The offloading exemplifies investor concerns about its longer-than-expected cash burn and concerns about the profitability of Ola Electric, once the largest maker of electric two-wheelers
Hyundai Motor Corporation and its sister company, Kia Motor Corporation, have offloaded bulk shares of the electric two-wheeler maker Ola Electric worth ₹690 crore in open market transactions on Tuesday, according to bulk deal data available at the NSE.
As per the data, Hyundai offloaded 108 million shares at ₹50.70 per share, totalling ₹551.9 crore. Kia, on the other hand, sold 27 million shares at ₹50.55 per share, totalling ₹137.3 crore. On Tuesday’s trading session, Citigroup Global Markets Mauritius was a significant buyer of Ola Electric shares. It acquired shares worth ₹435.4 crore, the data showed.
Ola Electric’s fourth-quarter net loss more than doubled to ₹870 crore, from a loss of ₹417 crore in the same period last year. For the full year, losses widened to ₹2,276 crore in FY25, up from ₹1,586 crore in FY24, which was wider-than-expected loss of credit ratings agency Icra’s estimates of around ₹1,900—₹2,000 crore.

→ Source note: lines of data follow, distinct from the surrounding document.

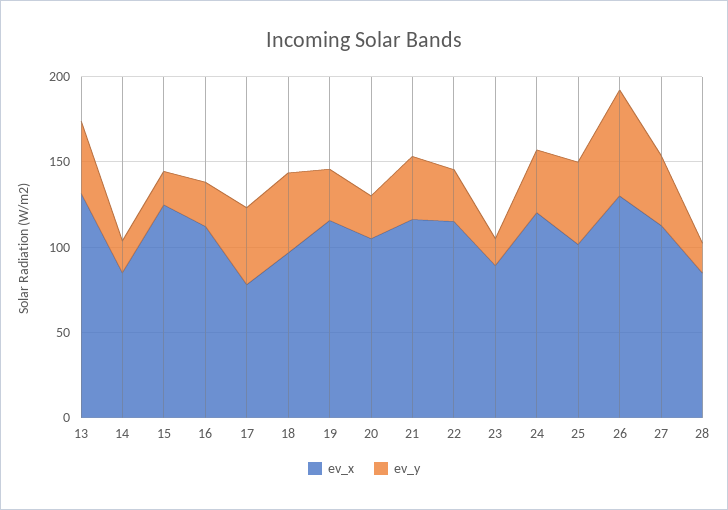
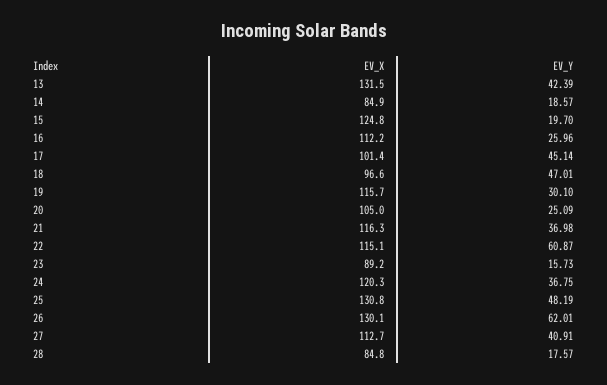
ev_x, 17: 80 -> 101.4
ev_y, 22: 30 -> 60.87
ev_x, 25: 100 -> 130.8

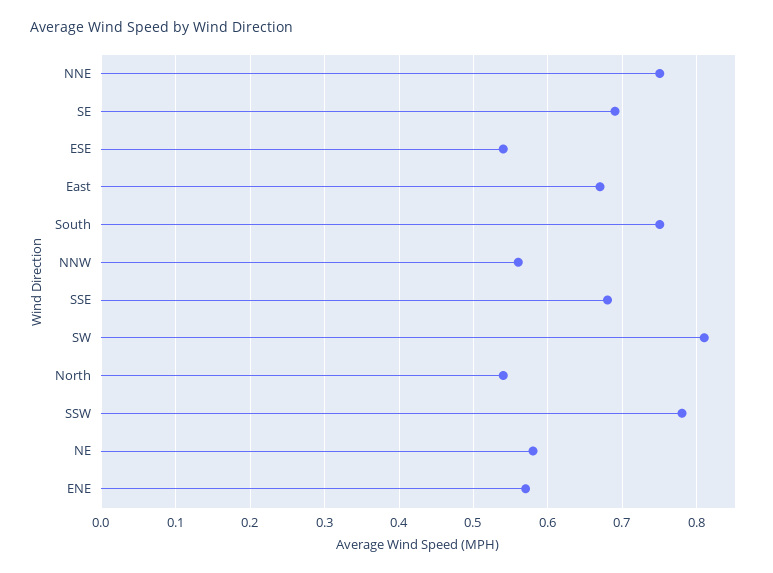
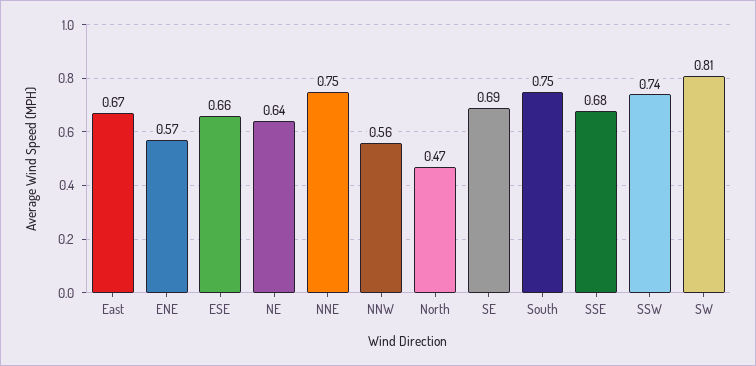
ESE: 0.54 -> 0.66
North: 0.54 -> 0.47
SSW: 0.78 -> 0.74
NE: 0.58 -> 0.64

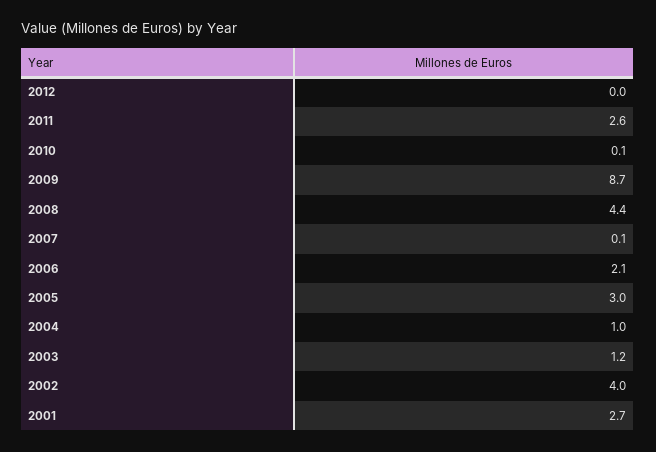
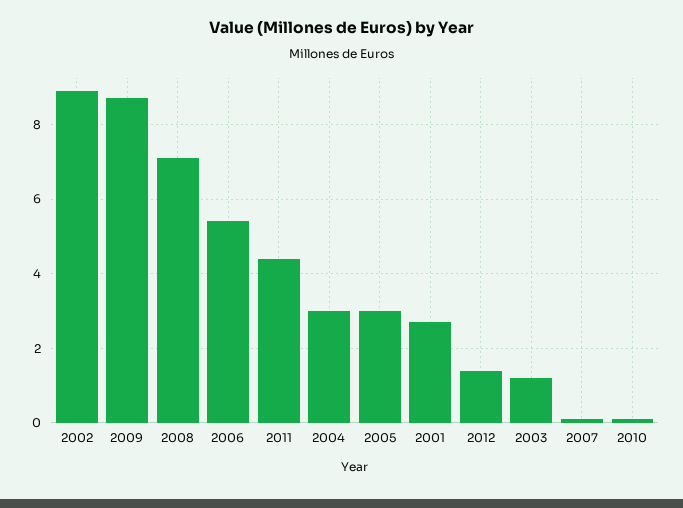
2012: 0 -> 1.5
2011: 2.6 -> 4.5
2008: 4.4 -> 7
2006: 2.1 -> 5.5
2004: 1 -> 3
2002: 4 -> 9

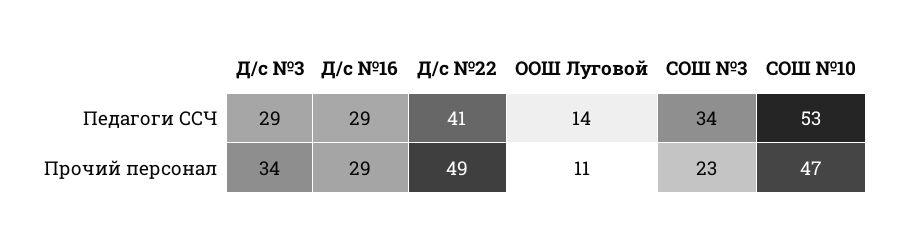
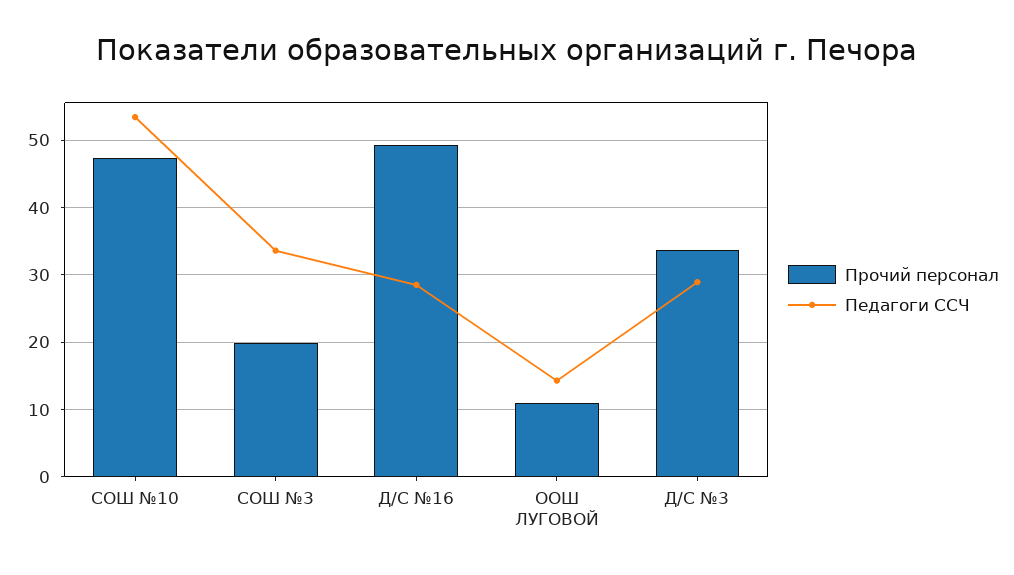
Педагоги ССЧ, Д/с №22: 41 -> none
Прочий персонал, Д/с №16: 29 -> 49
Прочий персонал, Д/с №22: 49 -> none
Прочий персонал, СОШ №3: 23 -> 20

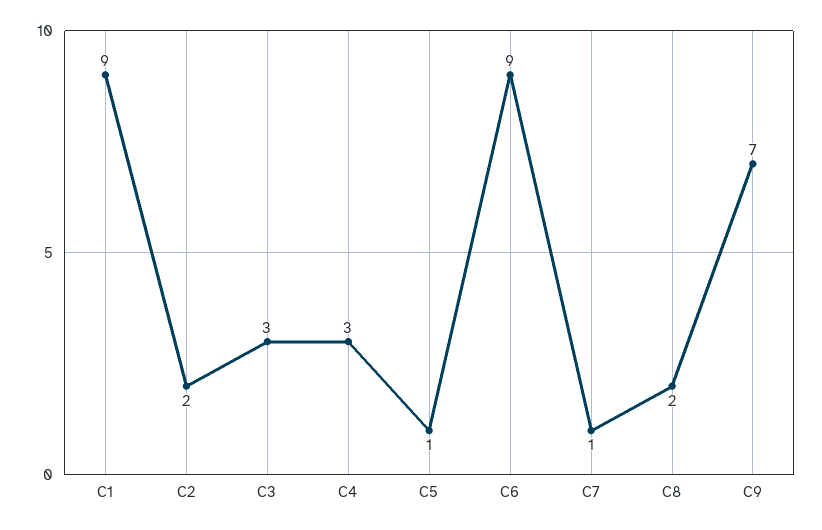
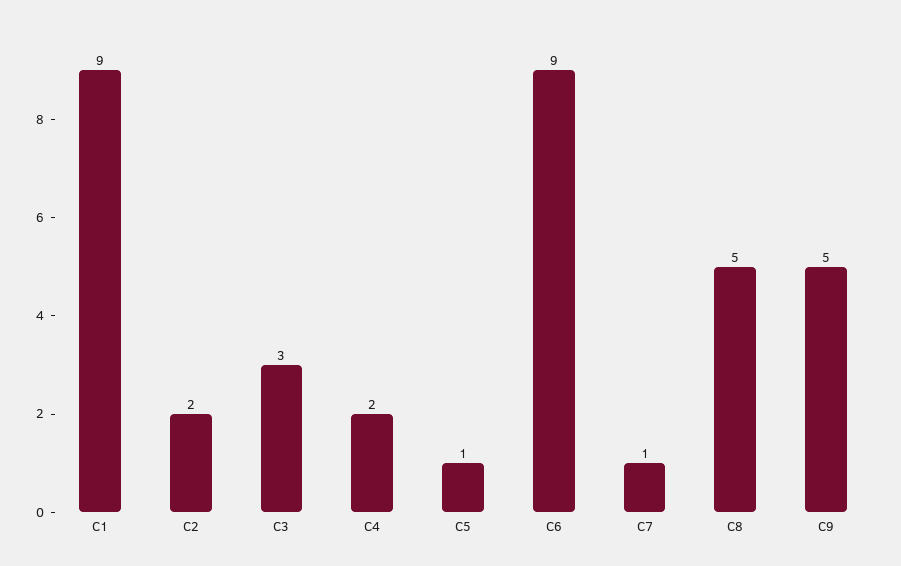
C4: 3 -> 2
C8: 2 -> 5
C9: 7 -> 5

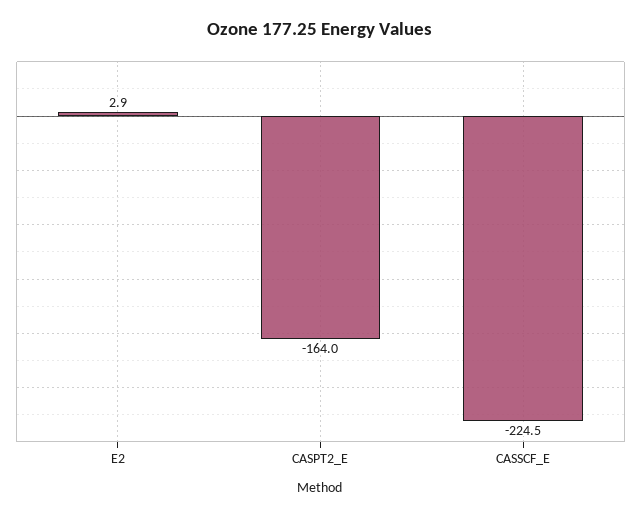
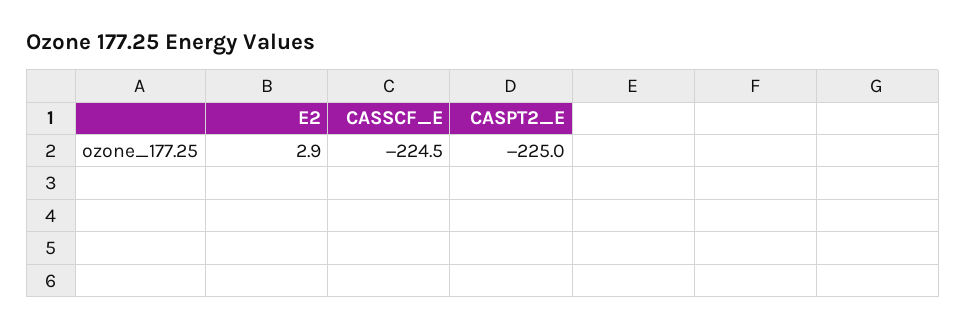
CASPT2_E: -164 -> -225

Its top-line numbers were dour as well—plunging 62% year-on-year to ₹611 crore in the fourth quarter, while it declined 9.38% to ₹4,645 crore in the whole financial year. The company’s EBITDA loss widened to ₹512 crore in the fourth quarter, compared to ₹154 crore a year earlier. Ola Electric also assessed its going concern assumptions and believes that the company will be able to continue operating as a going concern, which was also concurred by its auditor.
Ola Electric shares were trading at ₹50.11 on Wednesday’s late trading session, nearly halving from its all-time high of ₹100 in December last year. What has even dampened investor sentiment is the fact that Ola Electric’s recent proposal—that was ratified by its board—to raise up to ₹1,700 crore through non-convertible debentures (NCDs) and other debt instruments, barely a year after its IPO in August last year.
Earlier in May, Icra downgraded Ola Electric, and its subsidiary Ola Cell Technologies on the concerns of continued cash burn for a “longer-than-expected” period and profitability. Reviewing the company’s long and short-term debt of ₹1,887 crore given by lenders like Bank of Baroda, Indian Bank, Axis Bank, the agency has downgraded its creditworthiness from A/A1 to BBB+.
Even as the company faces challenges such as claims regarding service backlog issues, alleged lack of compliance requirements at showrooms, and slow volume growth.
“Operating leverage benefits have been slow to come by, and thereby losses have been running higher than earlier estimated. Profitability pressures, however, are expected to ease in FY2026 and thereafter,” Icra noted.